§ **Assigned task**
Look through the records that follow. Copy every line containing the word "rule".

§ **Input**
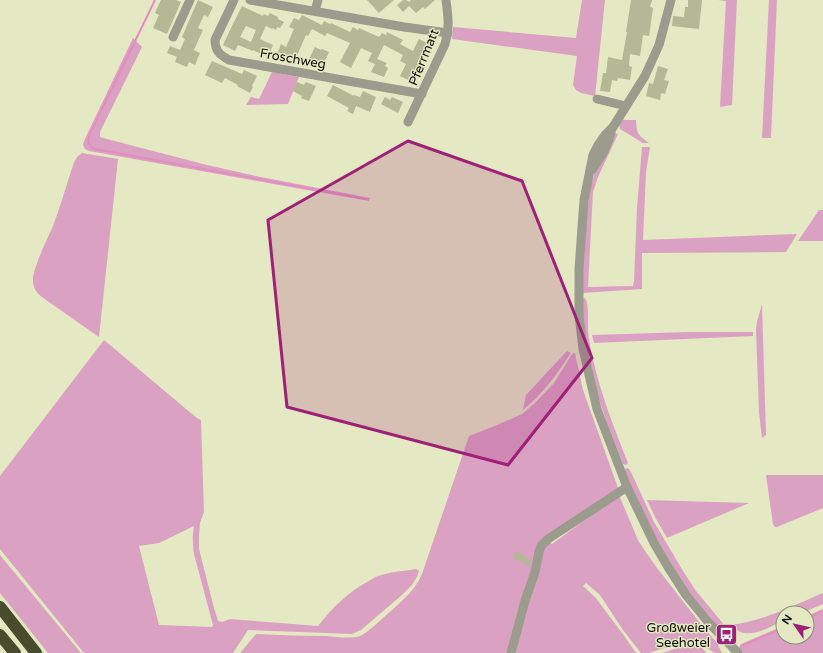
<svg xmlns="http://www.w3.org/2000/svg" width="823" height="653" viewBox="0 0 823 653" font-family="'Varela Round',sans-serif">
  <rect width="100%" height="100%" fill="#e4e8c3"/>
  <g fill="#dba1c2" fill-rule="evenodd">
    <polygon points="582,0 605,0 595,96 581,93 576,90 573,85 577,56 452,39 453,27 576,38"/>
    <polygon points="718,0 737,0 732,105 720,107 726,1"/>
    <polygon points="769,0 777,0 771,138 762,138"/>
    <polygon points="133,38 142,47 100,132 100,137 103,138 207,165 261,177 370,198 369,201 89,151 85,149 83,145 84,141"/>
    <polygon points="272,72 299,77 288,104 246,105 251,97 259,99"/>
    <path d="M622 119 625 120H636C637 134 637 134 649 143H643L620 129 619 125Z"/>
    <polygon points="615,133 618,134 598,177 593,192 588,287 633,286 634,281 637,208 642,147 650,147 646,172 643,240 797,234 786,252 642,253 642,289 583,293 583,259 587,211 590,189 594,175"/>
    <path d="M82 153 118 159 99 337 46 300C39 295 33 290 33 281 32 269 48 238 53 226 61 205 67 183 74 162L78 156Z"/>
    <polygon points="819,210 823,210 823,241 798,241"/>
    <path d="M585 298 587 302C589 314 587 327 589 339 596 382 612 423 628 463L626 465 623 464C608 426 593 388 586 348 583 332 583 315 582 299Z"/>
    <polygon points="762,304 766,435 762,438 759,412 756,330 757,322"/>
    <polygon points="689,332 753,332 753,336 594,343 592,335"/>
    <path d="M104 340 192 414 197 418 201 420 204 512 200 523 199 536V549L214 608 218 621 222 622 230 619 318 626C332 608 347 593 367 582 371 580 375 577 378 576 390 572 403 571 416 569L419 571 417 577 412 585 403 594 361 630 352 634 248 630 233 653H84L0 549V476ZM194 526C192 536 193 545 194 554L213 625 212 627 159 625 139 546 159 543Z"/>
    <path d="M567 351 571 353C556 375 543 394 523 410L526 395Z"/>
    <path d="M575 353 583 390 618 488 545 537 552 544 619 495 638 540 643 548 657 568 700 623 717 643 722 653H715L697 642 692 641H685L649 653H641L623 630 600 595 586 583 583 586 595 597 625 637 636 653H240L256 634C280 635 303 636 326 636 336 637 351 639 360 636 368 633 385 616 393 609 405 598 415 590 422 574L469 436 497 425 522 414 535 403 554 383 572 354Z"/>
    <path d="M628 468 630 470 654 522 683 571 696 591 730 632V634L726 636 724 635C708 616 692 598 679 577 657 544 641 508 624 472L625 469Z"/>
    <polygon points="766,475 823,475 823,508 784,524 777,527 775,527 773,524"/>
    <polygon points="647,500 749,503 667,538 655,517"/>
    <polygon points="0,555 81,653 48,653 0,593"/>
    <path d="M823 593V604L802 613H783V621C765 629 747 642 730 625 764 621 792 606 823 593Z"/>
    <polygon points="823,609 823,653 743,653 739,648 741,644 783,626 783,637 807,637 807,616"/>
    <path d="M690 644C697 645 703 647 706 653H662Z"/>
  </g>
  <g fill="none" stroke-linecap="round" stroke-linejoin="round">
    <g stroke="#e48cc0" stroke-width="2">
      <path d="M155 0 89 136C87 143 89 146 95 149L366 199"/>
      <polyline points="807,618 823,611"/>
      <polyline points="741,646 783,628"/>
    </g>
  </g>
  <g fill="#b4b894" fill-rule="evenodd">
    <polygon points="161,0 176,0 181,2 167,34 153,28 159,15 155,13"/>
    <polygon points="198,0 213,7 208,17 204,15 198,28 203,30 194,50 200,53 195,65 189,62 187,67 175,62 177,57 167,53 170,46 180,50 185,39 182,37"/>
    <polygon points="367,0 394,0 379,13"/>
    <polygon points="403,0 406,0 409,2 411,0 435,0 425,9 423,7 416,13 409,6 403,12 397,5"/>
    <polygon points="631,0 652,0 650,7 653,8 649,36 643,35 640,56 630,54 629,66 632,67 630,80 618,78 617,81 612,80 610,92 600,91 603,73 606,73 608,57 622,60 627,32 626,32"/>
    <polygon points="688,0 702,0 699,29 672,26 673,16 684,17 685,7 688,7"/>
    <path d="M242 6 263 16 264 14 268 16 270 13 278 17V19L284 22 280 28 277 27 276 30 273 28 272 29 266 26 260 39 273 45 268 57 253 50V51L238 45 235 51 223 45 230 30ZM246 26 256 30 251 42 240 37Z"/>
    <polygon points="302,15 322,25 324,21 330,24 331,23 350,32 353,27 358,30 359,28 379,37 382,33 386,35 387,32 403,40 400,44 413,51 419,39 429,44 425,52 426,53 420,66 422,67 414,83 400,76 406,64 400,61 403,55 384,45 377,59 387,63 385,66 388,68 384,77 371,72 375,64 368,61 372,53 361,48 351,68 340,62 350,43 327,33 325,36 312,29 308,36 306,35 295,60 283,55 278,52 281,44 286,47 294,29 289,27 294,18 299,20"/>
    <polygon points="315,47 321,50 322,49 329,52 323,65 309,59"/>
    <polygon points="212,61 242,74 244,70 257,76 252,86 253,87 250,93 237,86 238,85 225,78 222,83 205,75"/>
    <polygon points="658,66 668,69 664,80 669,81 665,94 661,93 660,100 646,96 649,83 653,84"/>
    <polygon points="297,82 304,85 306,82 316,86 309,101 301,98 302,96 293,91"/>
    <polygon points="333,85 354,96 354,95 360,97 363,91 376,97 370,112 356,106 353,114 347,111 349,108 327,96"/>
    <polygon points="385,97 390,100 392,97 403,102 398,113 381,104"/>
    <polygon points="517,551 523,554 522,556 531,560 530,566 513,558"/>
  </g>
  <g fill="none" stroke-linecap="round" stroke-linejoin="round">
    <g stroke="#9b9c8d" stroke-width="9">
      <path d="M234 0 215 40C215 51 220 55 229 60L422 94"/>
      <polyline points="250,0 404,27 448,33"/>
      <polyline points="671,0 659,45 645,76 613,127 605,135 598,145 593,155 584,200 579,269 579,316 583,349 597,409 627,487 654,543 668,567 686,595 708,622 738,653"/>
      <polyline points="315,11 318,0"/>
      <polyline points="173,37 190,0"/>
      <polyline points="597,99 626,106"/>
      <path d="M408 122 445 44C450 28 448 16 446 0"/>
      <path d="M592 170C603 154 608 146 612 128"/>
      <polyline points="511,653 525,601 535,572 539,552 541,546 548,539 627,487"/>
    </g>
    <g stroke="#494c2c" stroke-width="12">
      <polyline points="0,607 36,653"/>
      <polyline points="0,635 15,653"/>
    </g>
  </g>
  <path fill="#9e2177" fill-opacity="0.2" stroke="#9e2177" stroke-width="3" stroke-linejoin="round" d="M408 141 522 181 592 358 508 465 287 407 268 220Z"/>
  <defs>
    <symbol id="bus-square" viewBox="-11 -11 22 22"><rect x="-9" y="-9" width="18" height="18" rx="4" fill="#9e2177" stroke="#e4e8c3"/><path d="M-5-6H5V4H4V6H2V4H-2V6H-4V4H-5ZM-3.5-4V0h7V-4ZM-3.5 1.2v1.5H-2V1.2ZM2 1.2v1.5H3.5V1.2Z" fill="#fff"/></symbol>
  </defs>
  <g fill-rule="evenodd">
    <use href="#bus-square" x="714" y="622" width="25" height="25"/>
  </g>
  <g text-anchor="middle" stroke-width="3" stroke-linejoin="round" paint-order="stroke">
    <g font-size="13" fill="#0e0f04" stroke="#e4e8c3">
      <text transform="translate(423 57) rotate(-68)" y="5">Pferrmatt</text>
      <text transform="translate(293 58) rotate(10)" y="5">Froschweg</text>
    </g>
    <g font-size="13" fill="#0e0f04" stroke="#e4e8c3" text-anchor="end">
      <text x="710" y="632">Großweier<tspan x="710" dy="15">Seehotel</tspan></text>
    </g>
  </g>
  <g transform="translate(795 625) rotate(304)"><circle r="19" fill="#e4e8c3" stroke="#8e9177"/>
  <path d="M0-3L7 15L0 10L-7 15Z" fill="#9e2177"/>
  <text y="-6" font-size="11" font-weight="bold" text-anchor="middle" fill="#0e0f04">N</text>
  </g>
</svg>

§ **Task solution**
  <g fill="#dba1c2" fill-rule="evenodd">
  <g fill="#b4b894" fill-rule="evenodd">
  <g fill-rule="evenodd">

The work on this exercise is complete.